PINO VOLPINO: BESTIARIO URBANO

Occhi sbarrati. Attoniti. Interdetti. Scrutano il mondo. Osservano l’osservatore. Ultimamente, mi ci imbatto spesso e la sensazione è sempre la medesima: una sorta di disagio che naturalmente avverto quando qualcuno/qualcosa tenta di guardarmi oltre la superficie, in profondità. E’ come se il pudore non bastasse più a difendermi. E la cosa si ripete ogni volta che per caso, su e giù per Roma, incontro le opere di Pino Volpino. Occhi di animali soli, forse abbandonati, forse dimenticati, sicuramente sfortunati, fissano increduli il loro fruitore. Che ne sarà di me? – sembrano domandare – che brutta fine mi aspetta?
Fiorentino di origine, romano di adozione, Pino inizia nel 2014 la sua attività per strada. I suoi poster stanno tappezzando poco alla volta la città, a cominciare da piazza di Villa Carpegna. Ed è da poco che lo si incontra sul web: la gente fotografa i suoi animali e li posta sui social. Qualcuno adesso li stacca dai muri per incorniciarli a casa propria. L’ho incontrato a Roma, in centro, e gli ho chiesto il perché di questa scelta e se fosse legata ad una qualche intenzione animalista.

Mi ha guardato con occhi sereni e un po’ impacciati e mi ha spiegato che nei suoi lavori non ci sono polemiche, né doppi sensi, ma solo il tentativo di dare voce agli ultimi, che, nel suo caso, sono gli animali più sfigati, quelli di cui nessuno si occupa e che quasi certamente finiranno cucinati in qualche ristorante: mucche, galline, anatre, asini, rane, maiali.

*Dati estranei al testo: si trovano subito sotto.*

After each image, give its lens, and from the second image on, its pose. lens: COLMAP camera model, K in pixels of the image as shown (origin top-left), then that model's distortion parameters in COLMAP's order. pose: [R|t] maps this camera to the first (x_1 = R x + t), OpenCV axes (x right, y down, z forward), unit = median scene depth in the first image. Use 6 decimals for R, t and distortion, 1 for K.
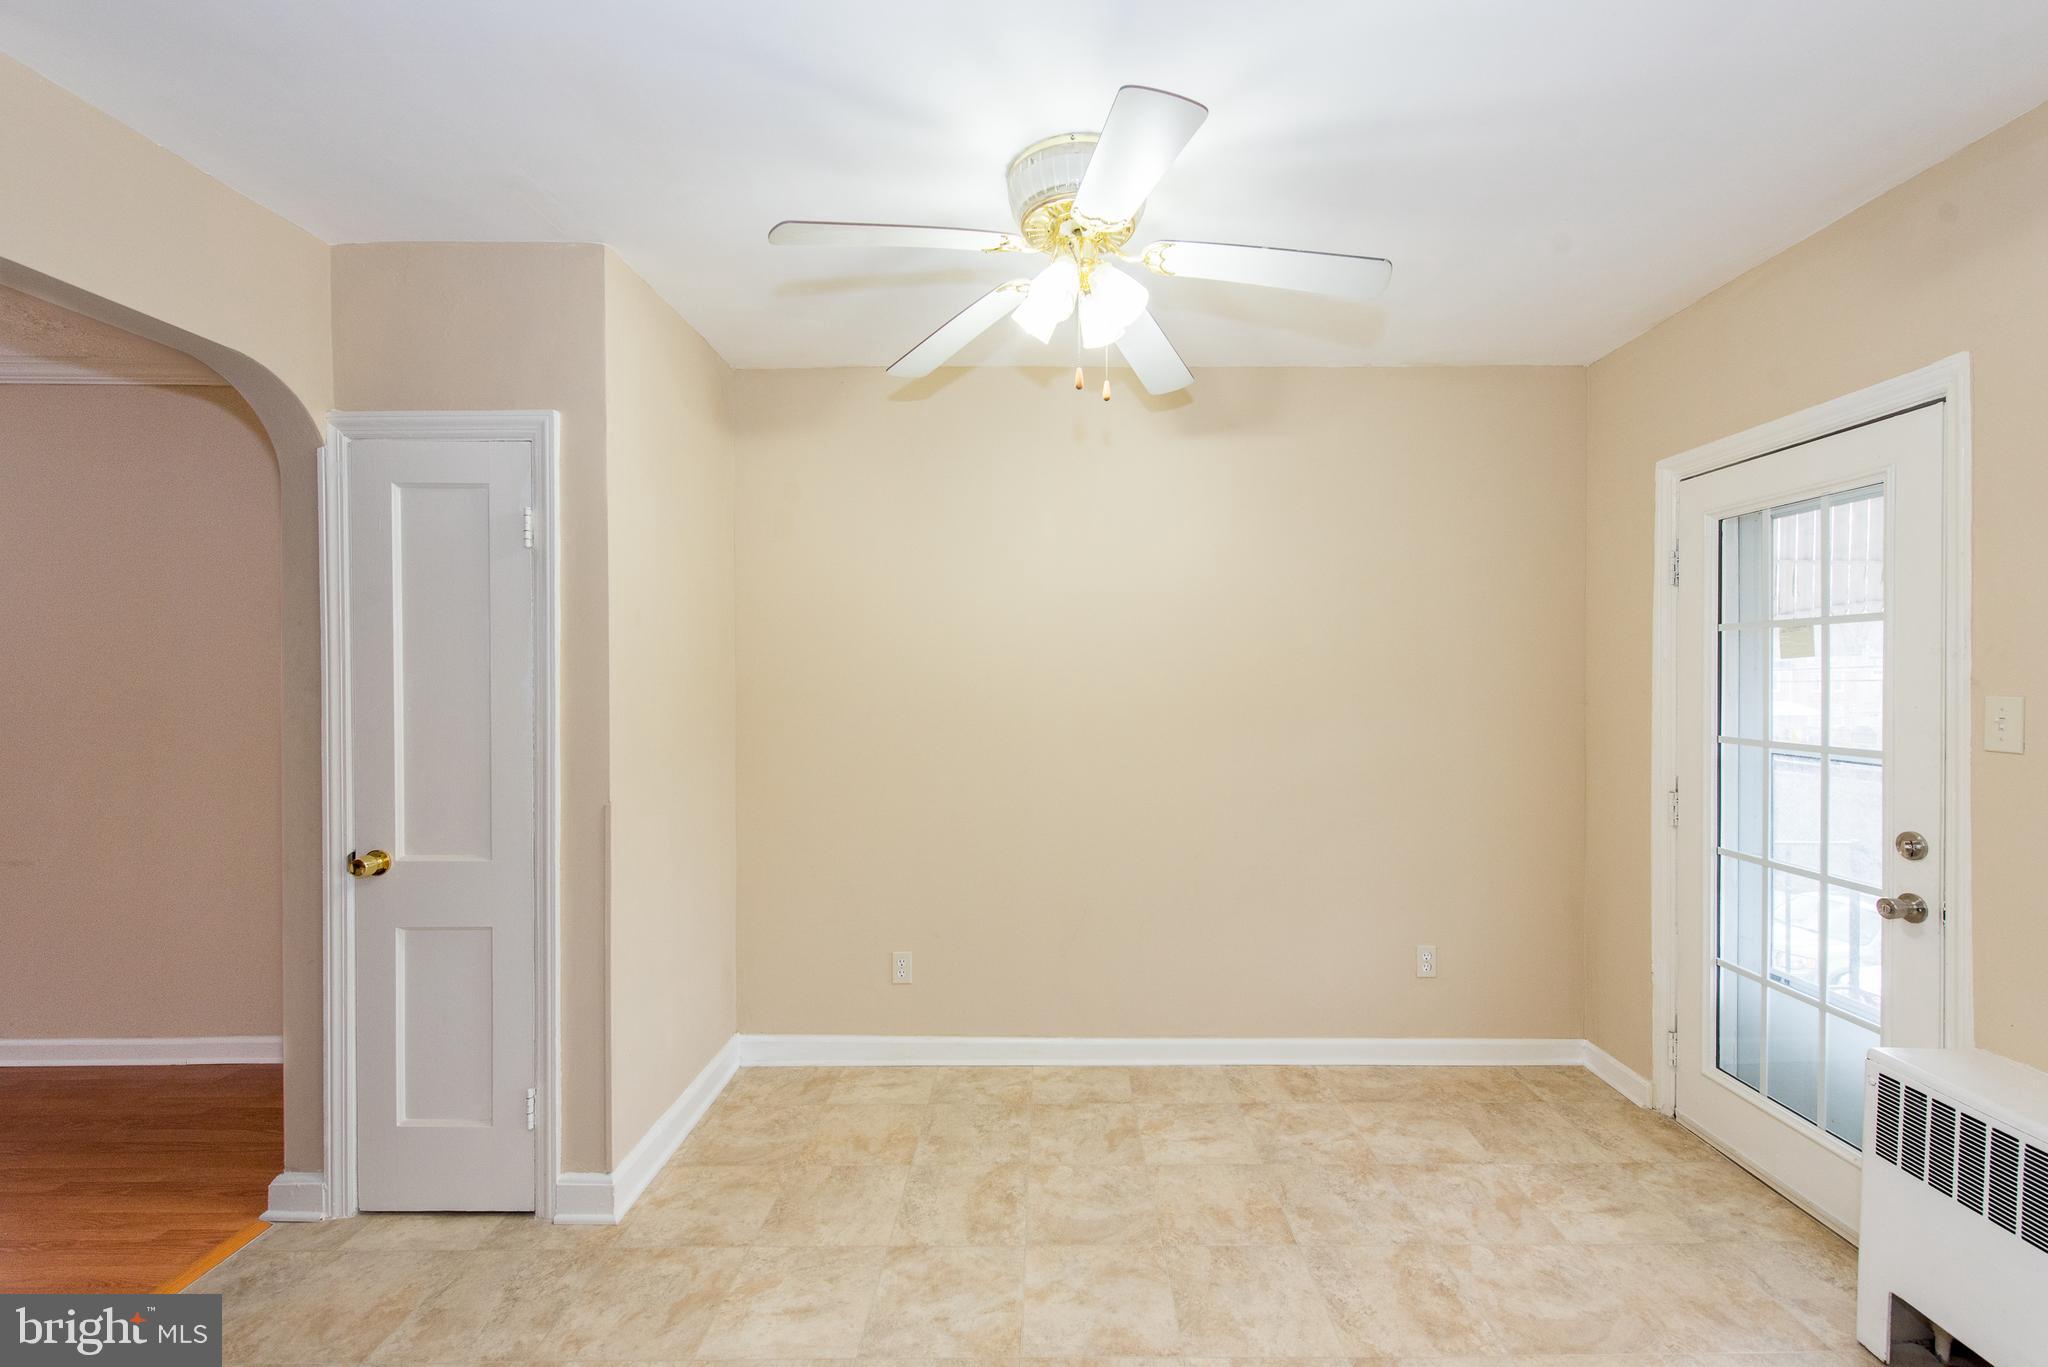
lens RADIAL K [[840.7, 0, 1041.9], [0, 840.7, 687.3], [0, 0, 1]] dist [0.017025, -0.002028]
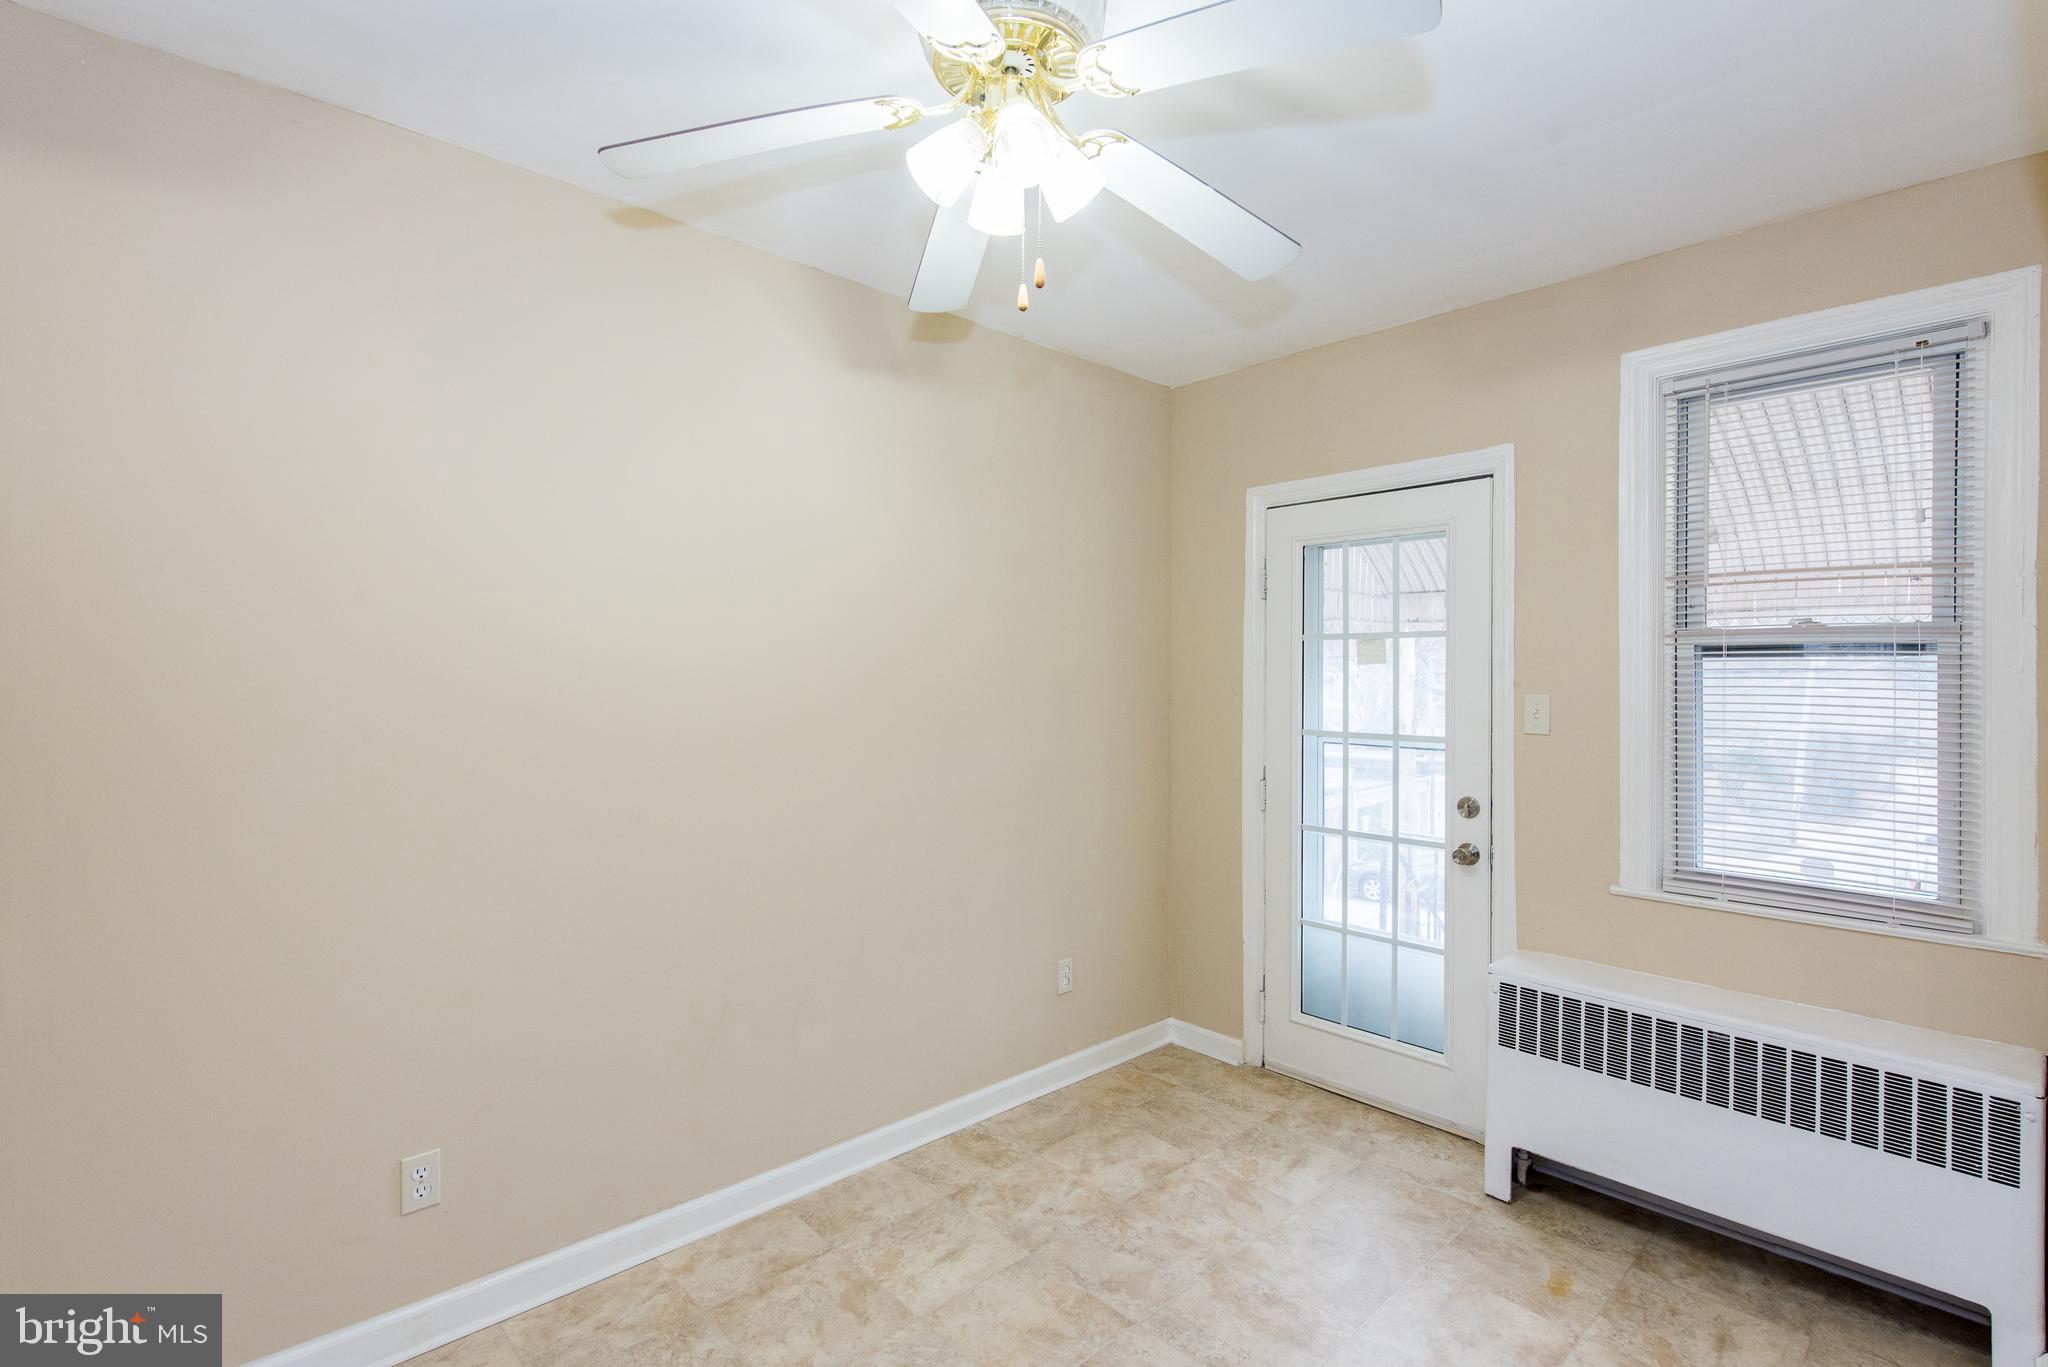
lens RADIAL K [[970.0, 0, 1017.6], [0, 970.0, 682.2], [0, 0, 1]] dist [0.020949, -0.008858]
pose [[0.728804, -0.001827, 0.684720, -0.441811], [0.004176, 0.999990, -0.001777, -0.007903], [-0.684710, 0.004155, 0.728804, 0.311222]]
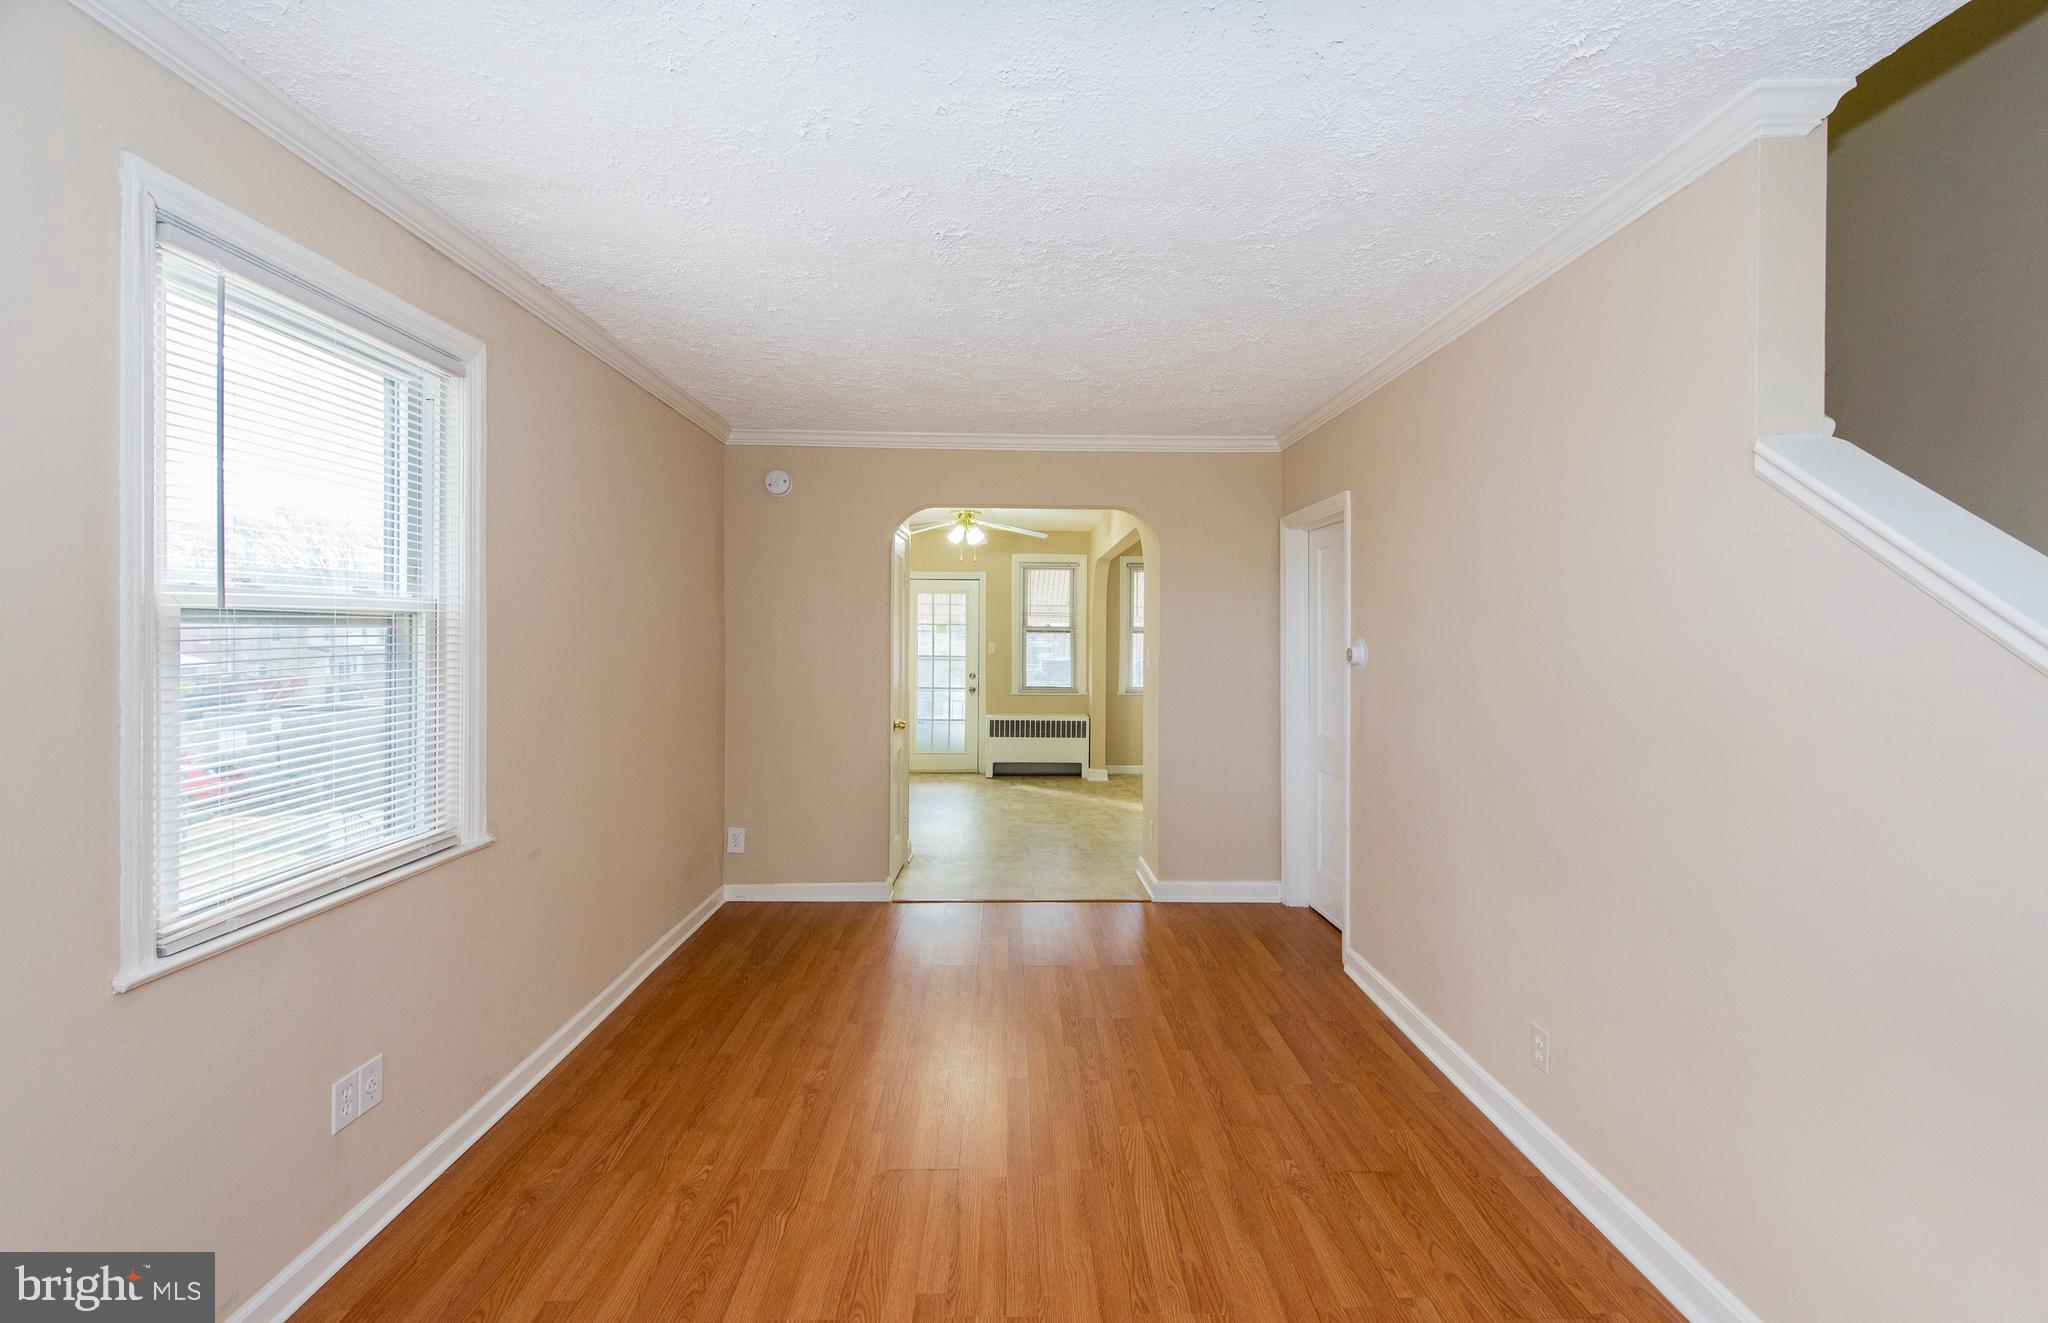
lens RADIAL K [[818.5, 0, 1025.5], [0, 818.5, 640.1], [0, 0, 1]] dist [0.011022, -0.002820]
pose [[-0.019386, -0.011366, 0.999747, -2.779150], [0.004005, 0.999926, 0.011445, -0.045401], [-0.999804, 0.004226, -0.019339, 0.667172]]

Lo sfondo è inesistente, completamente piatto, nessun segno evidente si ricollega ad un qualche contesto riconoscibile. L’unica possibilità di stabilire una relazione sono gli occhi: bianchi, grandi, spalancati. I colori sono pochi e  terrosi, contaminati, qualche volta acidi, più spesso spenti. Le campiture sono quasi prive di profondità, poche ombre e poche ma decise pennellate per costruire i volumi.
Che gli animali svolgessero in arte una funzione iconografica è già cosa nota, come il fatto che, nella maggior parte dei casi, siano in realtà autentici motori di senso, utilizzati per condizionare l’intera scena.

Ma qui la scena non c’è. Dietro è vuoto. Anzi, non c’è nemmeno un “dietro”, ma solo un hic et nunc che soffoca l’immagine e la spinge a dilatarsi fino ai bordi, che sembrano faticare a contenerla. Se pure sottraendosi ad una logica di pura descrizione del visibile, la valenza dell’apparato simbolico, nell’ambito delle finalità della sua opera, è innegabile e pure superiore alla necessità realistica di configurare un’unità di tempo e di luogo. Ho già pure detto, però, che qui non ci sono tempi, né luoghi.

Dall’arte medievale a quella rinascimentale, attraverso i nomi di grandissimi artisti, le figure degli animali si collocano in un contesto simbolico che travalica la dimensione religiosa o morale, per finire in quella laica delle faccende umane e terrene, dei valori di una nuova società in cui i miti ed i simboli sono tutti da rifare.
Carico di simbolismo, il lavoro di Pino Volpino, nonostante l’apparente fissità, ci ricorda che l’esistenza è qualcosa di dinamico, che presuppone un processo di metamorfosi infinita. Quello che oggi è considerato ultimo potrebbe tornare alla ribalta e agli onori della cronaca, come una volta al tempo dei Greci, nella mitologia classica. Insomma gli animali come metafora della forza inarrestabile della vita.